Use mongoimport to import this data set into MongoDB:
mongoimport --drop --db test --collection cal name_days.jsonor use the cal collection from here:
mongo --username student --password sesja2013 153.19.1.202/testThe collection cal should contain 364 documents in the following format:
{
"_id": ObjectId("51643484c20a89f0145ac8e8"),
"names": [
"Mieszka", "Mieczysława", "Marii" ],
"date": {
"day": 1, "month": 1
}
}The following aggregation pipeline computes this:
coll = db.cal // switch collection
coll.aggregate(
{ $project: {names: 1, _id: 0} },
{ $unwind: "$names" },
{ $group: {_id: "$names", count: {$sum: 1}} },
{ $sort: {count: -1} },
{ $limit: 6 }
)The sample document created by the $project pipeline operator
looks like:
{ "names": [ "Sylwestra", "Melanii", "Mariusza" ] }The $unwind operator creates one document for every member of
names array. For example, the above document is unwinded into three
documents:
{ "names": "Sylwestra" }
{ "names": "Melanii" }
{ "names": "Mariusza" }These documents are grouped by the names field and the documents
in each group are counted by the $sum operator.
The sample document created at this stage looks like:
{ "_id": "Julii", "count": 3 }Finally, the $sort operator sorts these documents by the
count field in descending order, and the $limit operator
outputs the first 6 documents:
{
"result": [
{ "_id": "Jana", "count": 21 },
{ "_id": "Marii", "count": 16 },
{ "_id": "Grzegorza", "count": 9 },
{ "_id": "Piotra", "count": 9 },
{ "_id": "Feliksa", "count": 8 },
{ "_id": "Leona", "count": 8 }
],
"ok": 1
}We want to pivot the name_days.json data set. Precisely, we want to convert documents from this format:
{
"date": { "day": 1, "month": 1 }
"names": [ "Mieszka", "Mieczysława", "Marii" ],
}into this format:
{
"name": "Mateusza",
"dates": [{"day": 13, "month": 11}, {"day": 21, "month": 9}]

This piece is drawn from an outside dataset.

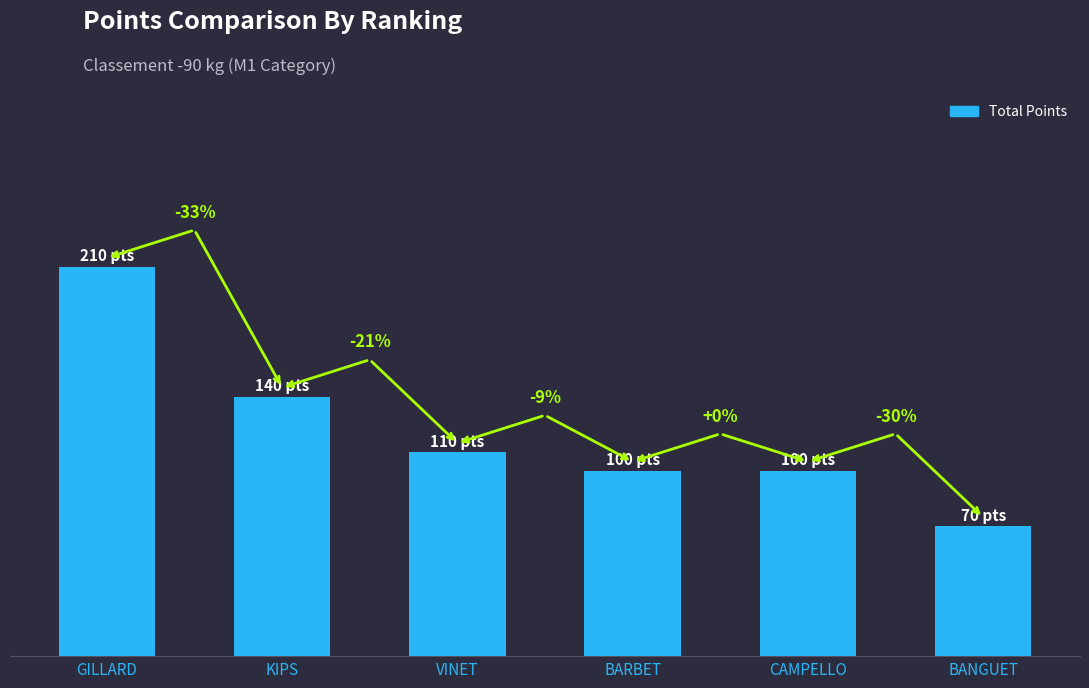

At which category does the chart reach its minimum across all series?

BANGUET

}The following aggregation pipeline does the trick:
coll.aggregate(
{ $project: {_id: 0, date: 1, names: 1} },
{ $unwind: "$names" },
{ $group: {_id: "$names", dates: {$addToSet: "$date"}} },
{ $project: {name: "$_id", dates: 1, _id: 0} },
{ $sort: {name: 1} }
)The sample document created by the unwinding stage looks like:
{
"names": "Eugeniusza",
"date": { "day": 30, "month": 12 }
}The $group pipeline operator groups these documents by the names
field. The $addToSet operator returns an array of all unique values
of the date field found in the set of grouped documents.
The sample document created at this stage of the pipeline looks like:
{
"_id": "Maksymiliana",
"dates": [{"day": 12, "month": 10}, {"day": 14, "month": 8}]

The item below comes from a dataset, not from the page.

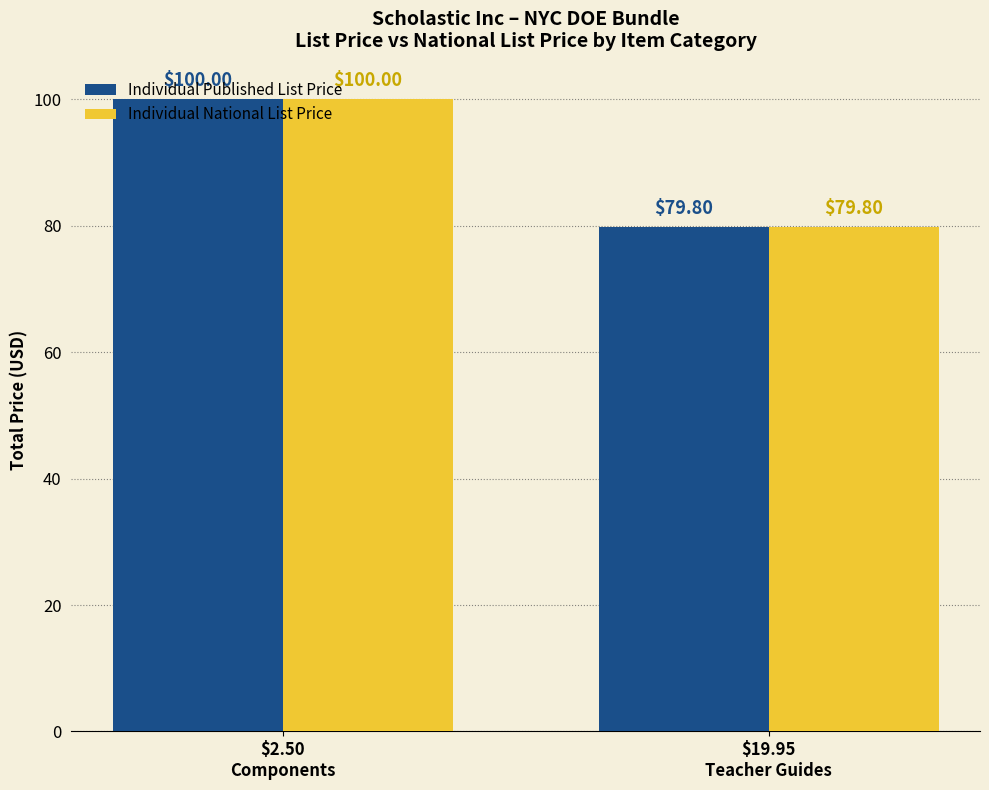

What is the difference between the maximum and minimum values in the Individual National List Price series?

20.2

}In the last two stages we sort and reshape these documents to the requested format:
{
"name": "Zuzanny",
"dates": [{"day": 11, "month": 8}, { "day": 24, "month": 5}]
}1. For the zipcodes collection, the aggregation below computes
248_706_415. What does this number mean?
coll.aggregate({ $group: {_id: 0, sum: {$sum: "$pop"}} })
// {
// "result": [
// {
// "_id": 0,
// "sum": 248706415
// }
// ],
// "ok": 1
// }2. How many different names are in the cal collection?